__EXCERPTED PASSAGE__
-- Opening Marker --

Can we hear these words above the din, the strum and drang, of the present
moment?
Love one another as
I have loved you and as the Father has loved me. This prayer is a call to set
aside our personal fears, desires, wants, rights, and become a community of
God’s love for others – God’s love for all of creation and everything and
everyone therein. A community truly at one with Jesus and the God of Abraham,
Isaac and Jacob is always more concerned with the needs of others than for its
own survival. Attending to the needs of others is what insures our survival,
our safety.
Just how does God protect
us in times such as this? By giving us those who have been given the skills and
knowledge to help us all to navigate the threat of this mighty micron-virus
safely. Together. Maintaining safe-distancing and wearing a mask is not about protecting
me, it is about protecting the lives of those around me. It is about loving and
respecting others. For I have no idea if I am or am not infected, asymptomatic,
and capable of infecting others. It says, I take this seriously and care about
you and respect you as a valued part of the community in which we all live.
So, this is not
about my right to assembly, or to go to church, but rather is it possible to
make the church I attend a safe place for others. Because if it is safe for others,
it will be safe for me as well. There is no Love in me me me. There is love
only in us, in we, in them. It takes time to create a safe place for
others. There is no need to rush into it. We remain together through our long-distance
online worship. We will return, all in good time. Not our time, but the right
time. The safe time for all, especially the most vulnerable among us.
Note, Jesus does not
pray for himself to be protected from what he knows will happen to him as he walks
out of that door in the upper room where he has shared a last meal with his
friends. Where he has washed all of their feet. Where he has prayed not for
himself, but for them. For us. For all those he served and loved as he went
about Galilee and Judea feeding people, healing people, listening to others,
welcoming strangers, welcoming all manner of man, woman and child. He does not pray
for individual rights for each and every one of us. He calls us to be a community
of Love for others. All others.
He prays that we
become a community of One as an extension of God’s One love in Jesus so that we
may be a witness to the world of such love as hath no boundaries, no
exclusions, no enemies. Jesus makes visible the living presence of the living
God. He prays that we too make visible the living presence of God’s love for
all creation – everyone and everything therein.
This, he prays, is
eternal life here and now: to know God his Father. To know Jesus. To live a life
shaped by our knowledge of God. And here, and throughout the Bible ‘to know’ does
not mean to grasp a truth, but rather to be acquainted with someone. To know
someone is to be in relationship with that person at a deep place in both of
your lives. And to know God and to know Jesus is an invitation to know others –
the other, all others, all those who are not us.
What does it mean to
be One? It means to be all – all in one, and one in all. Our survival in a
broken world depends on our being one as Jesus and God are one. This prayer
calls us to be united in such love for one another as Jesus and God are One
Love. One Love. One heart. Let’s get together and feel alright. Amen.

-- Closing Marker --

__Collection entries__
-- Opening Marker --

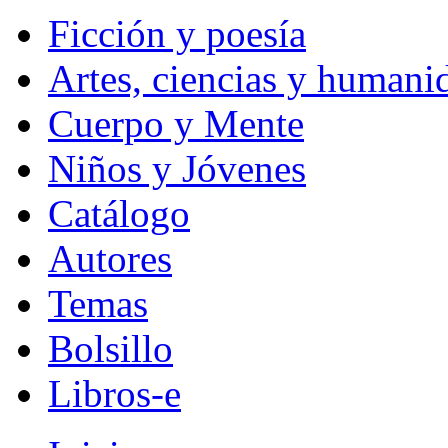
Ficción y poesía
Artes, ciencias y humani
Cuerpo y Mente
Niños y Jóvenes
Catálogo
Autores
Temas
Bolsillo
Libros-e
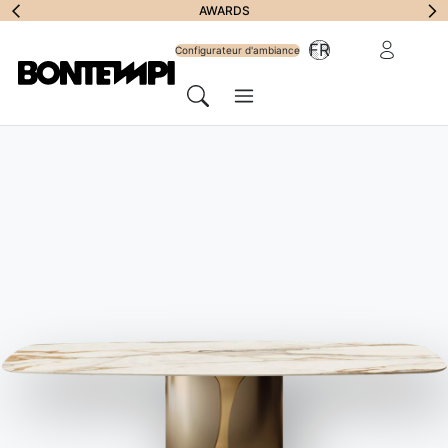
S'abonner à la
AWARDS
Zone Réserv
FR
lettre
Configurateur d'ambiance
Menu
d'information
Chercher
HOME
//
PRODUITS
//
CANAPÉ
//
DAKOTA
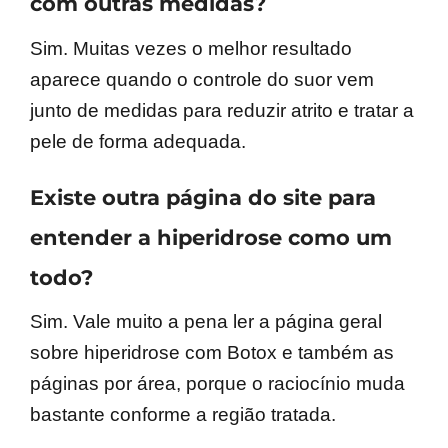
com outras medidas?
Sim. Muitas vezes o melhor resultado
aparece quando o controle do suor vem
junto de medidas para reduzir atrito e tratar a
pele de forma adequada.
Existe outra página do site para
entender a hiperidrose como um
todo?
Sim. Vale muito a pena ler a página geral
sobre hiperidrose com Botox e também as
páginas por área, porque o raciocínio muda
bastante conforme a região tratada.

-- Closing Marker --

__EXERCISE INSTRUCTIONS__
Copy everything in the reflection on Jesus's prayer from "Love one another" down to "our safety.", substituting "well-being" for "survival" wherever it occurs.

__ANSWER BOX__
Love one another as
I have loved you and as the Father has loved me. This prayer is a call to set
aside our personal fears, desires, wants, rights, and become a community of
God’s love for others – God’s love for all of creation and everything and
everyone therein. A community truly at one with Jesus and the God of Abraham,
Isaac and Jacob is always more concerned with the needs of others than for its
own well-being. Attending to the needs of others is what insures our well-being,
our safety.